Who invented Glow Stick?

Glow sticks are plastic tubes containing chemical substances that are isolated and that produce light due to a chemical reaction. There are several patents for glow sticks and the earliest ones dates back to June 1965 which lists Eugene Daniel Guth and Bernard Dubrow as inventors of glow stick.

However the chemical substance that induces chemiluminescence in a glow stick was invented by a group of scientists based on the works of Edwin Chandross. Edwin Chandross was a chemist at the Bell Labs who used chemical energy to emit light.

These glow sticks are available in various shapes and sizes in plastic tubes that are translucent. There is a brittle inner case which contains chemicals and is surrounded by another chemical and these chemicals when they come in contact react and produce light through a reaction known as chemiluminescence.
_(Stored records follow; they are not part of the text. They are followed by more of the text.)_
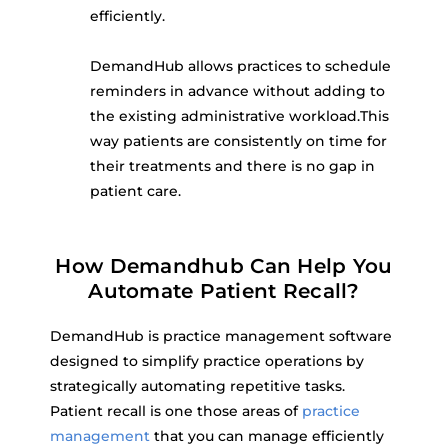
efficiently.
DemandHub allows practices to schedule
reminders in advance without adding to
the existing administrative workload.This
way patients are consistently on time for
their treatments and there is no gap in
patient care.
How Demandhub Can Help You
Automate Patient Recall?
DemandHub is practice management software
designed to simplify practice operations by
strategically automating repetitive tasks.
Patient recall is one those areas of
practice
management
that you can manage efficiently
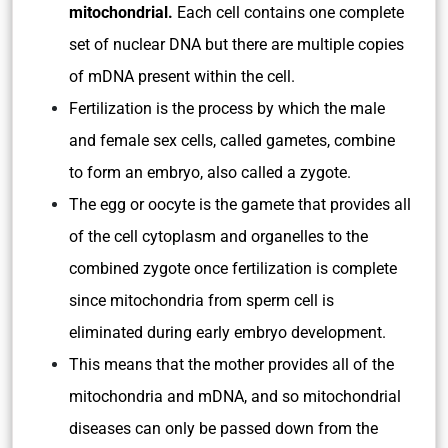
mitochondrial.
Each cell contains one complete
set of nuclear DNA but there are multiple copies
of mDNA present within the cell.
Fertilization is the process by which the male
and female sex cells, called gametes, combine
to form an embryo, also called a zygote.
The egg or oocyte is the gamete that provides all
of the cell cytoplasm and organelles to the
combined zygote once fertilization is complete
since mitochondria from sperm cell is
eliminated during early embryo development.
This means that the mother provides all of the
mitochondria and mDNA, and so mitochondrial
diseases can only be passed down from the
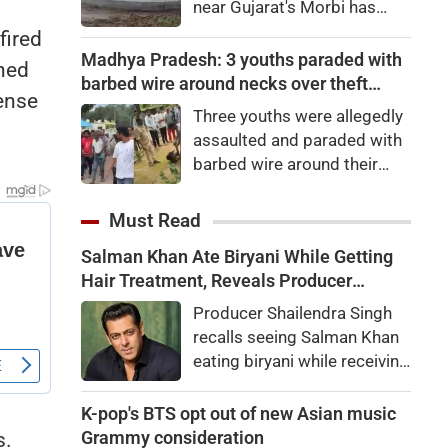
near Gujarat's Morbi has
gone viral after water began
fired
surging like sea waves.
Madhya Pradesh: 3 youths paraded with
ched
Authorities have launched an
barbed wire around necks over theft
fense
investigation.
suspicion in Chhindwara
Three youths were allegedly
assaulted and paraded with
barbed wire around their
necks in Chhindwara,
Madhya Pradesh, over
Must Read
suspected cable theft from
Salman Khan Ate Biryani While Getting
WCL premises. Police are
Hair Treatment, Reveals Producer
investigating the viral video.
Shailendra Singh
Producer Shailendra Singh
recalls seeing Salman Khan
eating biryani while receiving
a hair treatment at Galaxy
Apartments. The actor
K-pop's BTS opt out of new Asian music
reportedly said, "There's a
Grammy consideration
s.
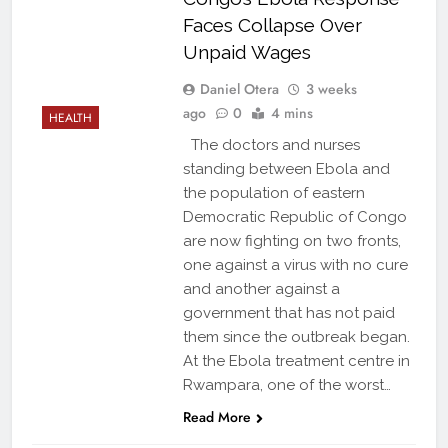
Faces Collapse Over
Unpaid Wages
Daniel Otera
3 weeks
ago
0
4 mins
HEALTH
The doctors and nurses
standing between Ebola and
the population of eastern
Democratic Republic of Congo
are now fighting on two fronts,
one against a virus with no cure
and another against a
government that has not paid
them since the outbreak began.
At the Ebola treatment centre in
Rwampara, one of the worst…
Read More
These glow sticks are used globally for producing light in vast applications. The United States Department of Defense used these lights for military purposes. Glow lights are also used at festivals and also during natural disasters such as earthquakes, hurricanes or tornados.

The chemical contained in the glow sticks are non-flammable and non-toxic. The glow sticks usually contains ingredients such as fluorescent dye, cyalume-phenyle oxalate ester and hydrogen peroxide. The glow sticks are also known as neon sticks, glow lites, party sticks and neon glowsticks. These glow sticks can withstand high underwater pressure and thus they are used as lures to catch fishes too.